Extrait du texte
────────────────────────────────────────
La parole à… Khalil Ait-Mouloud, responsable du pôle enquête de rémunération de Willis Towers Watson France

« De plus en plus de différenciation »

le 13/12/2018 L'AGEFI Hebdo

Khalil Ait-Mouloud, responsable du pôle enquête de rémunération de Willis Towers Watson France

Dans notre dernière enquête publiée en septembre, nous annoncions un budget prévisionnel d’augmentations salariales pour 2019 de 2,5 % tous secteurs confondus. Avec, dans les services financiers (banque-finance-assurance), des prévisions supérieures à la moyenne pour les cadres – de plus de 3 % pour au moins un quart des entreprises. Les résultats financiers du troisième trimestre étant plutôt bons, la tendance est à la stabilité de ces budgets. Il y a cependant de plus en plus de différenciation et d’individualisation. Les métiers du digital, de la data, de la sécurité des systèmes d’information, mais aussi ceux du risque, du contrôle et de la conformité bénéficieront probablement des plus fortes hausses avec certaines expertises difficiles à trouver.

Les budgets NAO sont aussi liés à la performance financière des différentes lignes de métier : Dans le retail : banques de détail, crédit à la consommation, leasing…, les résultats sont plutôt stables et le budget alloué se situera entre 2 % et 2,5 %. Tandis que les banques de financement et d’investissement, les banques privées, la gestion d’actifs devraient plutôt concéder entre 2,5 % et 3 %. Globalement, les DRH ont en tout cas conscience qu’elles ont des efforts à faire pour mieux communiquer sur le sujet. Selon une autre de nos enquêtes, 60 % des entreprises estiment que les salariés ne comprennent pas les déterminants du salaire de base. De fait, la clarté et la transparence font partie des principaux enjeux des politiques de rémunération.
────────────────────────────────────────
Données enregistrées
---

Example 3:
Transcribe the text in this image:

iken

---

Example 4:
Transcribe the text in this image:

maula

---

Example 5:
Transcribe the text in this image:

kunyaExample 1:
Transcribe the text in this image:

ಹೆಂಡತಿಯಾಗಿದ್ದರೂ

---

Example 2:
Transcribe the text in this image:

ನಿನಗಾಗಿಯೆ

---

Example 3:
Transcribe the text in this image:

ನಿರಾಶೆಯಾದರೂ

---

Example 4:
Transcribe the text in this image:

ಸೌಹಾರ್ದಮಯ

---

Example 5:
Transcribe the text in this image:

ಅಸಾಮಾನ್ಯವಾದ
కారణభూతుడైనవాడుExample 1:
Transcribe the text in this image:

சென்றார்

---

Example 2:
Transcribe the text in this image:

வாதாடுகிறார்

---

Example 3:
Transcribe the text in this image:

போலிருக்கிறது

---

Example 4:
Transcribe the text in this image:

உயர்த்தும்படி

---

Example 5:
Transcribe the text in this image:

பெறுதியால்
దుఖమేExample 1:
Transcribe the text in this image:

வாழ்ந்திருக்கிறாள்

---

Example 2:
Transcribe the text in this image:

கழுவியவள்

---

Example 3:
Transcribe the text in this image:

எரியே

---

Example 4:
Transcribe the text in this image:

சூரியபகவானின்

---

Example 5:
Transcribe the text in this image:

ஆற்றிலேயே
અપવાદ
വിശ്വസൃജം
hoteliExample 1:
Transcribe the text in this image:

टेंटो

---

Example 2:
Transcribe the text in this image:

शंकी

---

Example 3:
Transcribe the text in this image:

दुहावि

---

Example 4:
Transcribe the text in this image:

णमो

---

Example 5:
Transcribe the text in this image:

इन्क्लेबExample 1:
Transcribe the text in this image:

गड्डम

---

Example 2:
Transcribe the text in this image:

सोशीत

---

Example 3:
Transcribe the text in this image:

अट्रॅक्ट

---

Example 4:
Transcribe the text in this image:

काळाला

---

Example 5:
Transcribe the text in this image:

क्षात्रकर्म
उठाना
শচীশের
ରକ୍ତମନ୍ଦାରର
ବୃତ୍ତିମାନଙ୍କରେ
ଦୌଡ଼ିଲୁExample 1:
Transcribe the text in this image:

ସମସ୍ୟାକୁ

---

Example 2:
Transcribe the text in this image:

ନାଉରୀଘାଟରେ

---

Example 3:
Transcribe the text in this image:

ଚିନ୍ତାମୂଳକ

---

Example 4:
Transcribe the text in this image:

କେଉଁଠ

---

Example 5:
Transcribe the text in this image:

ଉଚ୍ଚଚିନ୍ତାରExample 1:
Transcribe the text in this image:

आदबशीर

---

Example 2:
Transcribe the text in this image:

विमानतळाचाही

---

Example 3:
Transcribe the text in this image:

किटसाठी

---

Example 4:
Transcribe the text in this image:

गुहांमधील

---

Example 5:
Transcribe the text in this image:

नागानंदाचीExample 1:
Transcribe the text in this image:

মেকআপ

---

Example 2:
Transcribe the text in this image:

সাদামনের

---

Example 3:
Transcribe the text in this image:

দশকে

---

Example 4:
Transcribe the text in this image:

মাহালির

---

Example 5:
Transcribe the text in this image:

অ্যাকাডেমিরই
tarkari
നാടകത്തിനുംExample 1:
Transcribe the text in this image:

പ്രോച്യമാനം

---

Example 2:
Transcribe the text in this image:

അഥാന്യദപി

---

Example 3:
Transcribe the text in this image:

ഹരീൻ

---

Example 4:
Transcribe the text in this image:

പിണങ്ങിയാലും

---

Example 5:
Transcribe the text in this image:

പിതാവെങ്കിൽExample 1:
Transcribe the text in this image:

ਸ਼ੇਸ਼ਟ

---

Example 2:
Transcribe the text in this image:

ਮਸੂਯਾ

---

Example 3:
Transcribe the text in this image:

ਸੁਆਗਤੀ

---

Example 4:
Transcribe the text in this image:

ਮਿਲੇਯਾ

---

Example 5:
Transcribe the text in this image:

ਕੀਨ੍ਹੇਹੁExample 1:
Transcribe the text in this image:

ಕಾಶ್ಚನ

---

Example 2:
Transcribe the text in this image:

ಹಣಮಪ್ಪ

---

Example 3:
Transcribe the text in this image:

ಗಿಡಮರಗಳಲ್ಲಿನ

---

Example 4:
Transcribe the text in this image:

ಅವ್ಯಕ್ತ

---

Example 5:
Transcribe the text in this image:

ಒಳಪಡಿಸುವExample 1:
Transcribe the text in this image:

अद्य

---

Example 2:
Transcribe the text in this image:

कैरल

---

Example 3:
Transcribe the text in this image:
────────────────────────────────────────
Travail demandé
Recopiez à l'identique le passage de l'extrait sur les augmentations salariales qui s'ouvre sur les mots « Dans notre dernière » et se termine par « difficiles à trouver. ». Répondez en vous appuyant uniquement sur l'extrait.

Corrigé
Dans notre dernière enquête publiée en septembre, nous annoncions un budget prévisionnel d’augmentations salariales pour 2019 de 2,5 % tous secteurs confondus. Avec, dans les services financiers (banque-finance-assurance), des prévisions supérieures à la moyenne pour les cadres – de plus de 3 % pour au moins un quart des entreprises. Les résultats financiers du troisième trimestre étant plutôt bons, la tendance est à la stabilité de ces budgets. Il y a cependant de plus en plus de différenciation et d’individualisation. Les métiers du digital, de la data, de la sécurité des systèmes d’information, mais aussi ceux du risque, du contrôle et de la conformité bénéficieront probablement des plus fortes hausses avec certaines expertises difficiles à trouver.